= William Kay (scholar) =

English cleric and academic

William Kay (1820–1886) was an English cleric and academic, known as a college head and biblical scholar.

==Life==
The youngest of nine children of Thomas and Ann Kay of Knaresborough, he was born on the 8th of April 1820, at Pickering, North Yorkshire. He passed two years at Giggleswick school, and, together with James Fraser, gained an open scholarship at Lincoln College, Oxford, on 15 March 1836. He graduated in 1839 with a first class in classics and a second in mathematics. He was elected as a fellow of his college 22 October 1840, and in 1842 and was appointed one of the tutors, proceeded M.A., and was elected Pusey and Ellerton Hebrew scholar.

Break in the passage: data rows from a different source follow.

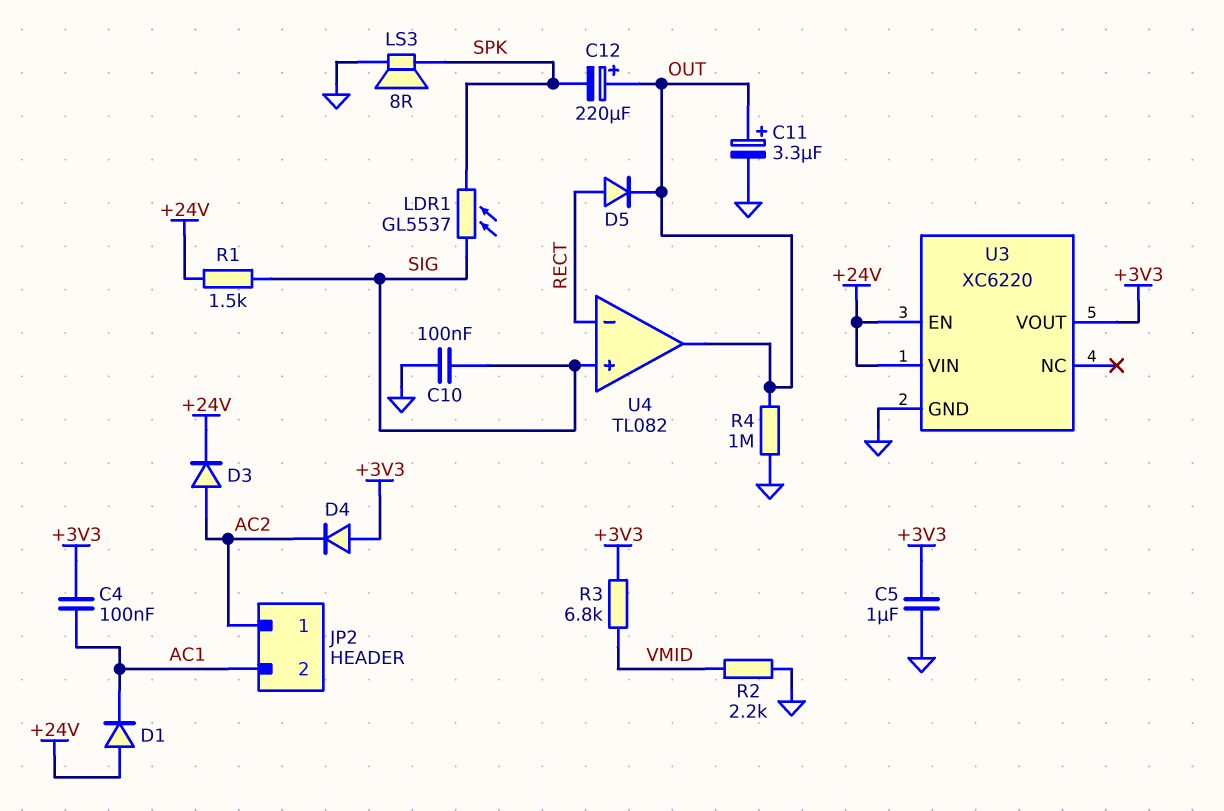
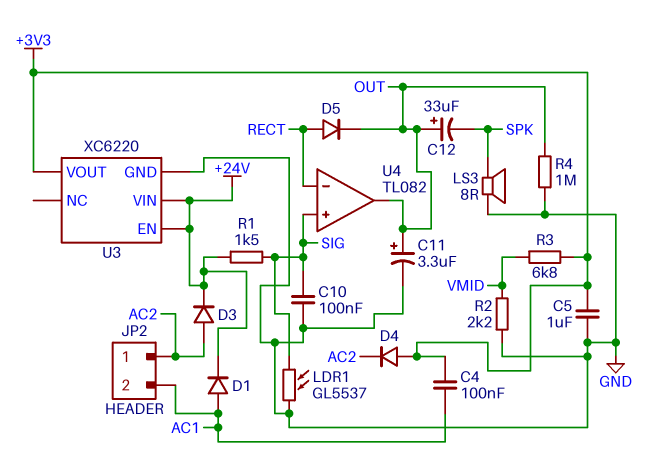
C12: 220uF (plus OUT, minus SPK) -> 33uF (plus OUT, minus SPK)
D1: diode (A +24V, K AC1) -> diode (A AC1, K +24V)
LDR1: GL5537 (SIG, SPK) -> GL5537 (GND, SIG)

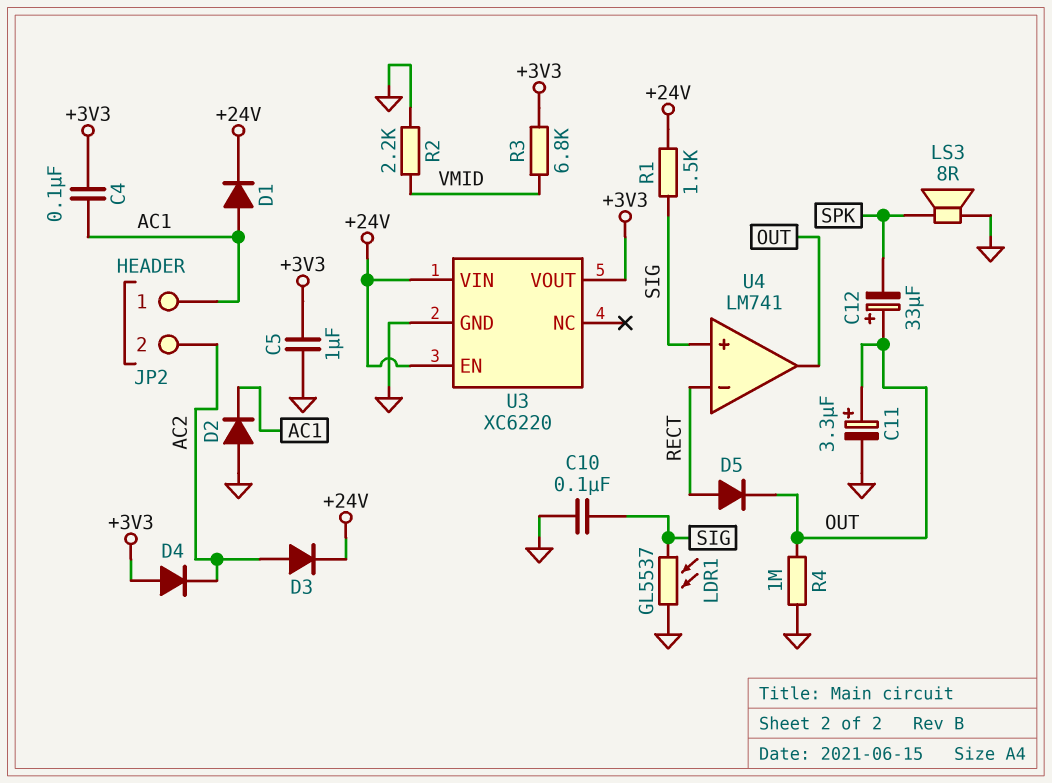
D2: none -> diode (A GND, K AC1)
JP2 pin 1: AC2 -> AC1
JP2 pin 2: AC1 -> AC2
U4: TL082 -> LM741

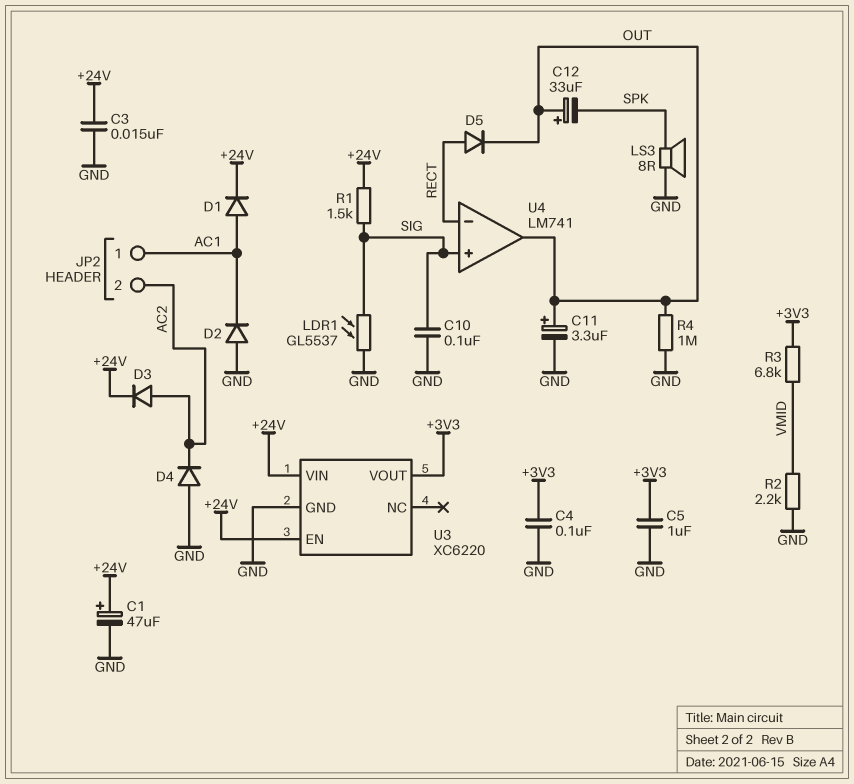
C1: none -> 47uF (plus +24V, minus GND)
C3: none -> 15nF (+24V, GND)
C4: 100nF (+3V3, AC1) -> 100nF (+3V3, GND)
D4: diode (A +3V3, K AC2) -> diode (A GND, K AC2)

Kay took holy orders in 1843, and in 1849, after proceeding B.D., he went out to India as principal of Bishop’s College, Calcutta. In 1855, he paid his only visit to England while principal of Bishop's College, and proceeded D.D. at Oxford. In 1864, he resigned his post at Calcutta and returned to Oxford.

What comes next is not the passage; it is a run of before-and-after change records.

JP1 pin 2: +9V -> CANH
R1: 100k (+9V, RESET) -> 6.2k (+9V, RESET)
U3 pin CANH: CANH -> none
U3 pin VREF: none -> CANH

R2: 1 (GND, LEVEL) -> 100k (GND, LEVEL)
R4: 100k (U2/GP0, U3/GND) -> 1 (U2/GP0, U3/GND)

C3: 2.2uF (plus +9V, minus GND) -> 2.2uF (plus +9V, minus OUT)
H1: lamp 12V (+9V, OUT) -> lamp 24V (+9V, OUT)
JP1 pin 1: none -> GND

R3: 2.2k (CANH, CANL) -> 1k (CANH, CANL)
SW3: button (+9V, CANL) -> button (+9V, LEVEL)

In 1865 Kay was made select preacher before the university, and in 1866 was presented by his college to the rectory of Great Leighs, Essex, where he remained for the rest of his life. He was appointed Grinfield lecturer in 1869, was an honorary canon of St Albans Cathedral, and one of the bishop's chaplains.

Kay died on 18 January 1886, after much suffering. He was unmarried, and had for many years lived the life of a recluse, dividing his time between his biblical studies and the care of his parish.

==Works==
In Calcutta Kay published several pieces at the college press, including his translation of the Psalms with notes, 1864 (3rd edit., enlarged and improved, London, 1877). One of the Old Testament revisers in 1870, he was notably conservative in his criticism, and contributed to the Speaker's Bible commentaries on the Book of Isaiah (1875) and the Epistle to the Hebrews (1881). He also furnished the notes on Ezekiel in the commentary published by the Christian Knowledge Society.

Kay wrote also:

- Crisis Hupfeldiana; being an examination of Hupfeld's criticism on Genesis, as recently set forth in Bishop Colenso's fifth part [of The Pentateuch and Book of Joshua critically examined], Oxford and London, 1865.
- A Sermon on the Unity of the Church, London, 1866; translated into Italian, London, 1868.
- The Greek text of St. Paul's two Epistles to the Corinthians, with an English Commentary, published after his death, London, 1887, edited by the Rev. John Slatter.

Kay also translated and edited one of the volumes of Claude Fleury's Ecclesiastical History, under the superintendence of John Henry Newman, Oxford, 1844.